Weak rainbow saturation numbers of graphs
Xihe Li, Jie Ma, Tianying Xie
TL;DR
We address the weak rainbow saturation problem for a fixed graph $H$ and establish that the linear growth rate ${\rm rwsat}(n,H)$ has a well-defined asymptotic density: ${\lim_{n\to\infty}}{\rm rwsat}(n,H)/n$ exists for every non-empty $H$. The authors develop a subadditive framework and a series of lemmas to glue together smaller weakly rainbow saturated graphs while preserving the property, then apply Fekete's lemma to obtain the limit. They provide lower and upper bounds in terms of $\delta'(H)$ and a parameter $f(H)$, showing the limit is zero precisely when $H$ contains a pendant edge, and strictly positive otherwise. The results generalize prior work on rainbow saturation and resolve an open question of Behague et al., offering a unified picture for the asymptotics of weak rainbow saturation across all non-empty graphs, including implications for cycles and complete graphs.
Abstract
For a fixed graph $H$, we say that an edge-colored graph $G$ is \emph{weakly $H$-rainbow saturated} if there exists an ordering $e_1, e_2, \ldots, e_m$ of $E\left(\overline{G}\right)$ such that, for any list $c_1, c_2, \ldots, c_m$ of pairwise distinct colors from $\mathbb{N}$, the non-edges $e_i$ in color $c_i$ can be added to $G$, one at a time, so that every added edge creates a new rainbow copy of $H$. The \emph{weak rainbow saturation number} of $H$, denoted by $rwsat(n,H)$, is the minimum number of edges in a weakly $H$-rainbow saturated graph on $n$ vertices.
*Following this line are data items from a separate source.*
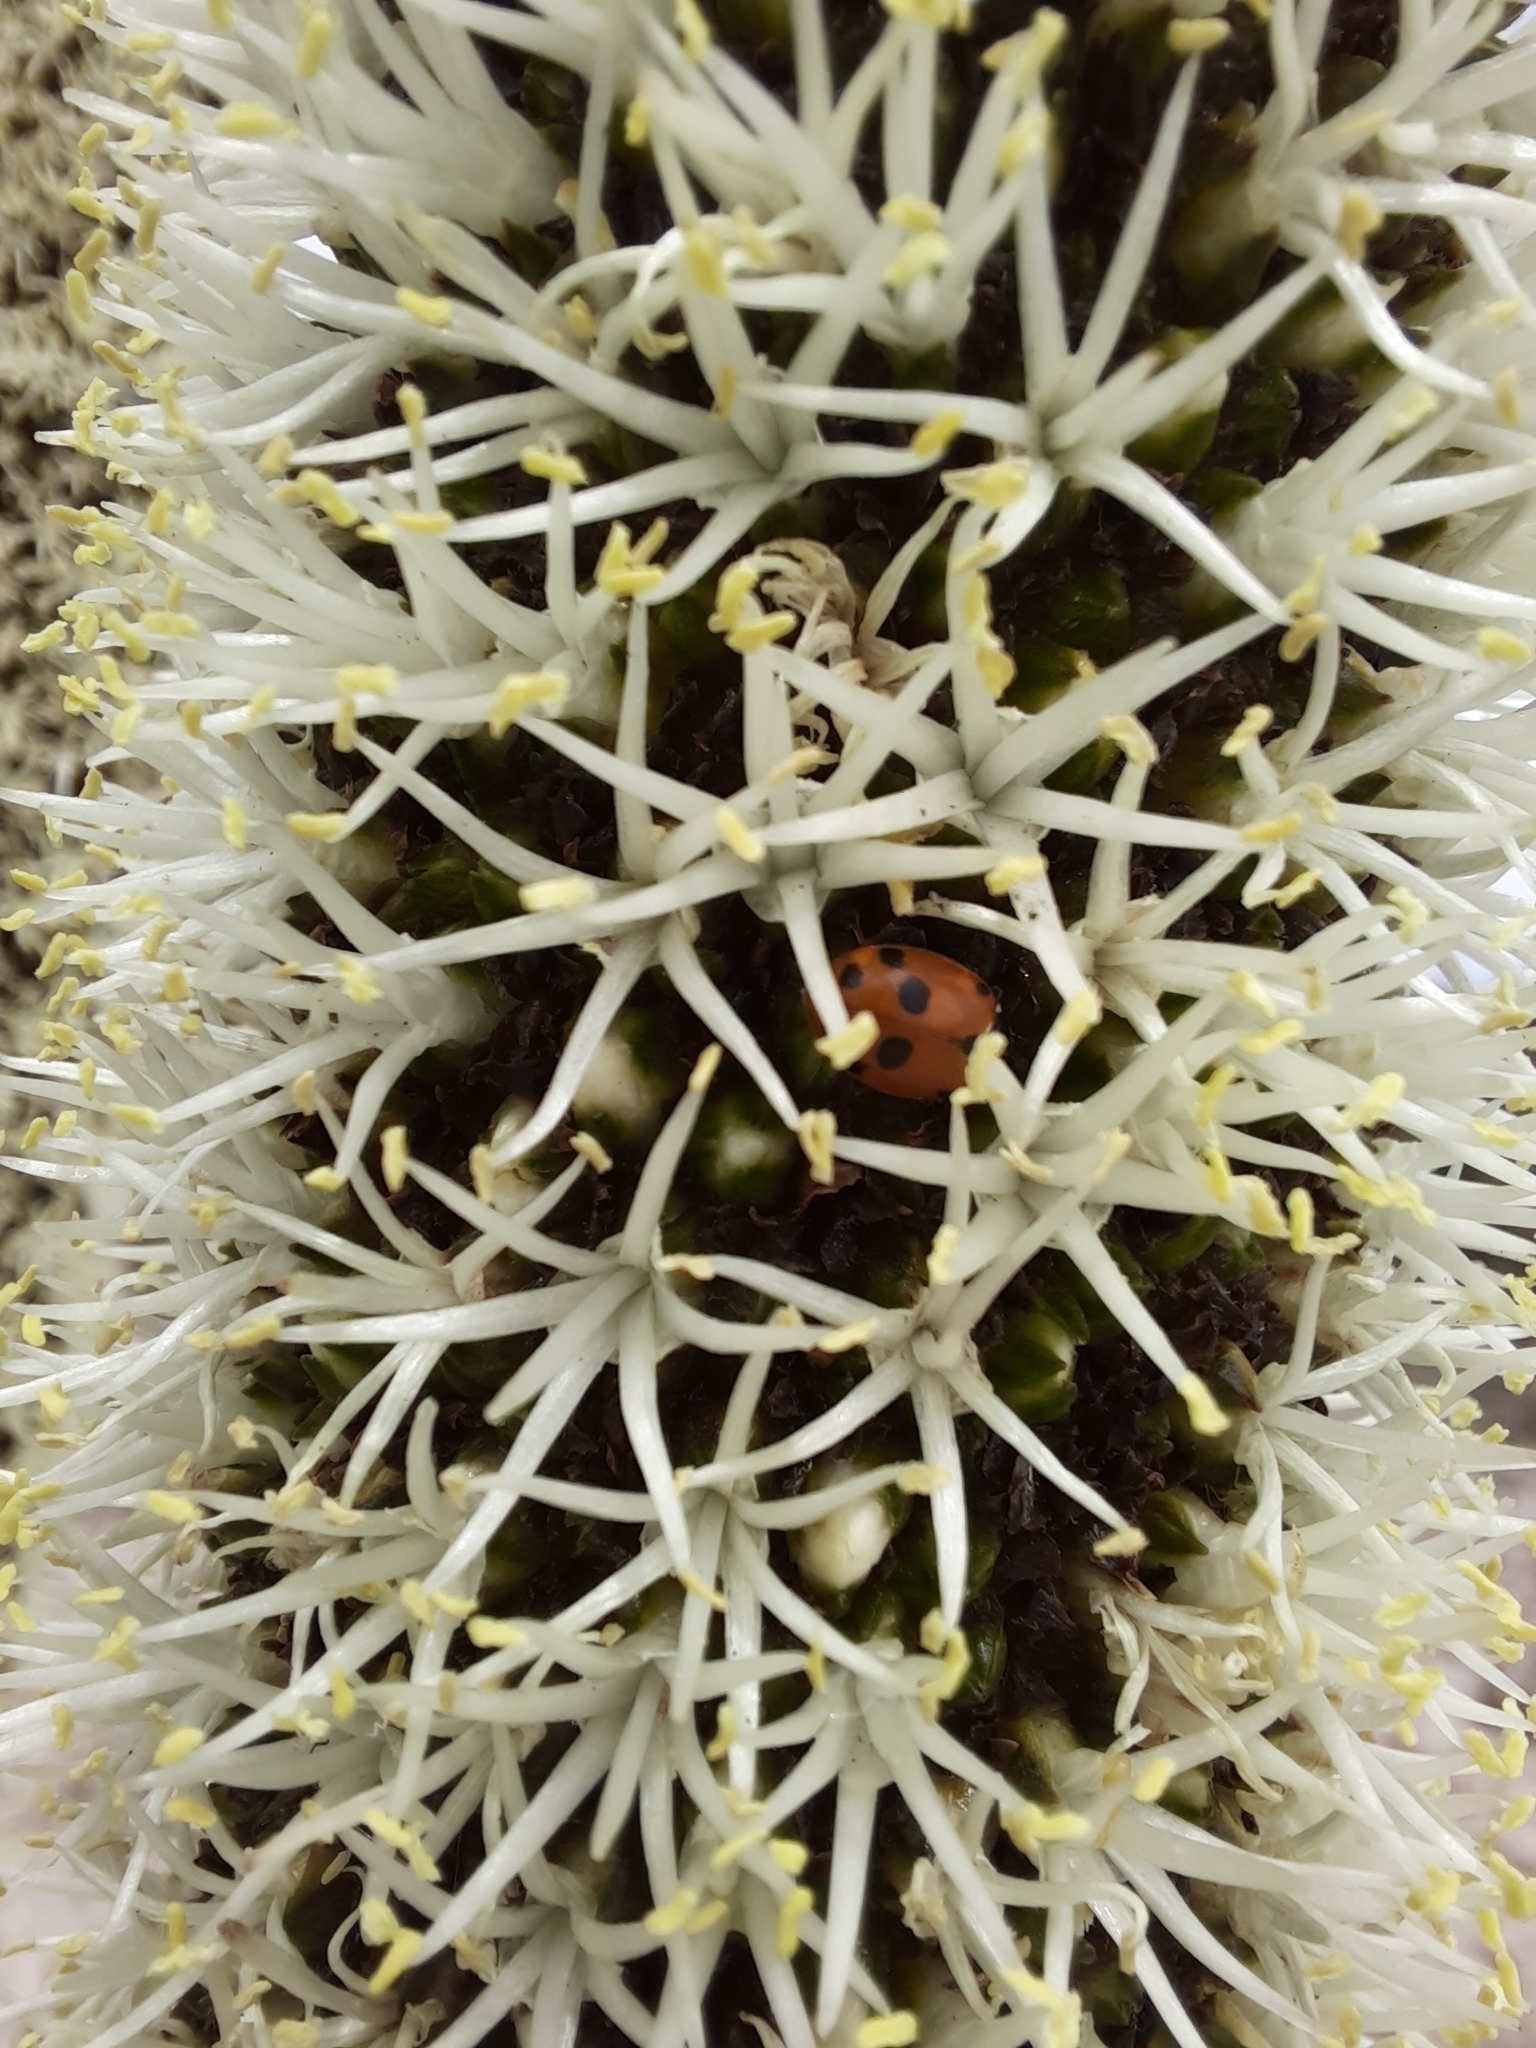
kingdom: Animalia
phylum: Arthropoda
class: Insecta
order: Coleoptera
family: Coccinellidae
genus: Hippodamia
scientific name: Hippodamia variegata
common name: Ladybird beetle
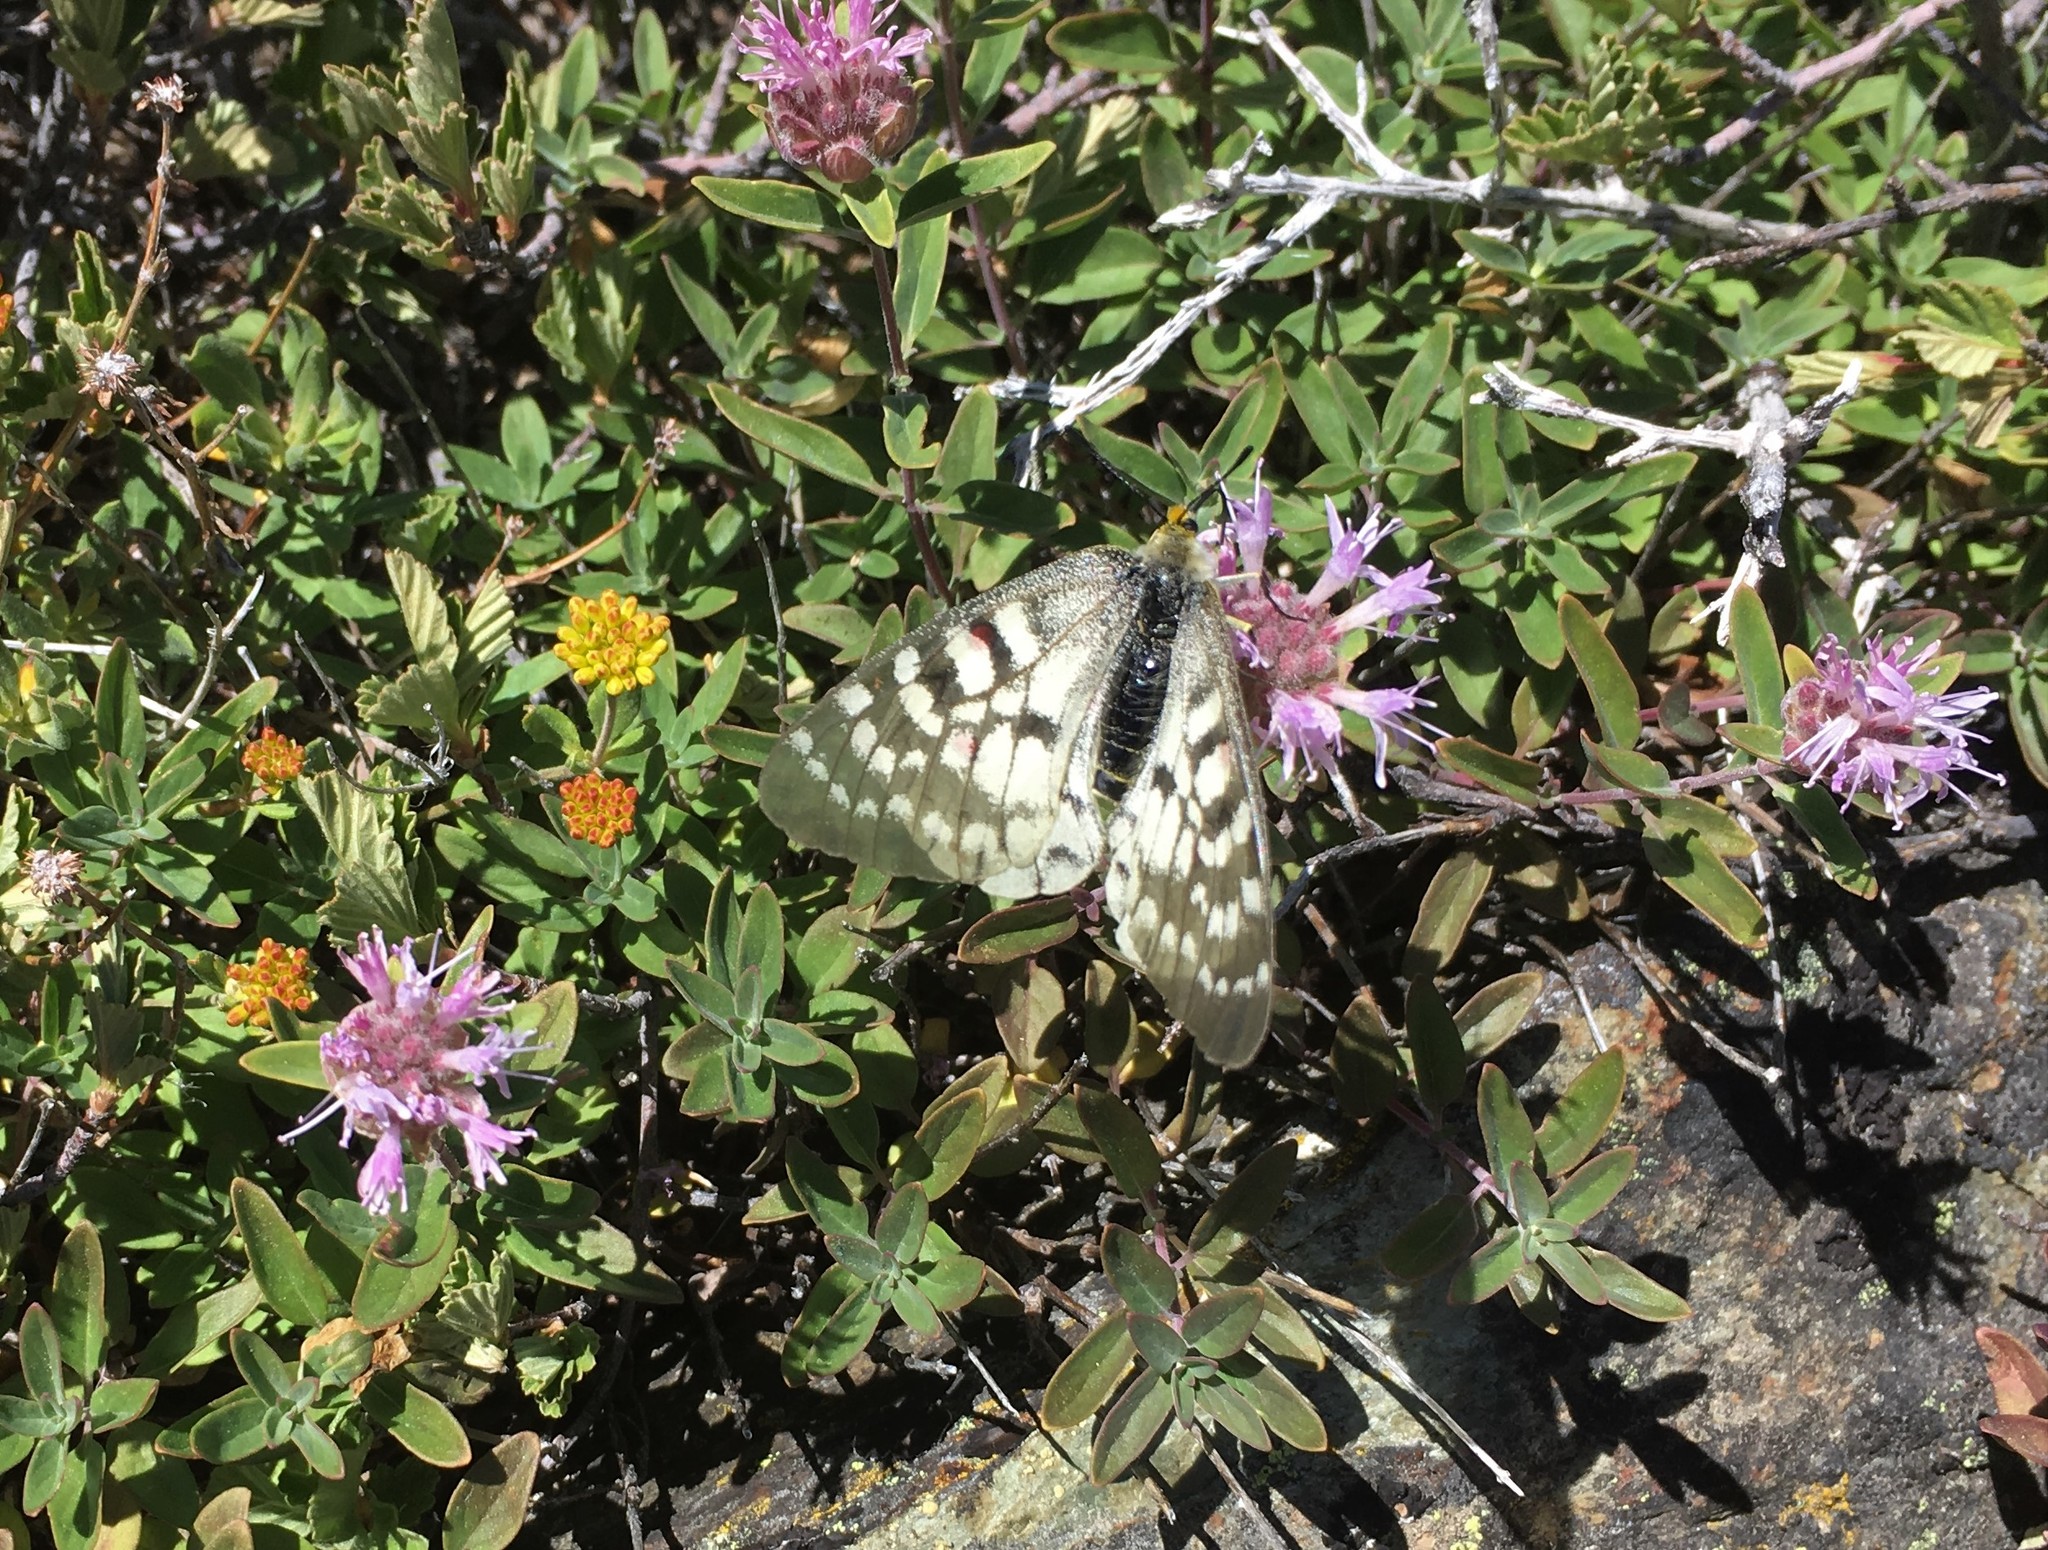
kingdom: Animalia
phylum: Arthropoda
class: Insecta
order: Lepidoptera
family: Papilionidae
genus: Parnassius
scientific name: Parnassius clodius
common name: American apollo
In this paper, we show that for any non-empty graph $H$, the limit $\lim_{n\to \infty} \frac{rwsat(n, H)}{n}$ exists. This answers a question of Behague, Johnston, Letzter, Morrison and Ogden [{\it SIAM J. Discrete Math.} (2023)]. We also provide lower and upper bounds on this limit, and in particular, we show that this limit is nonzero if and only if $H$ contains no pendant edges.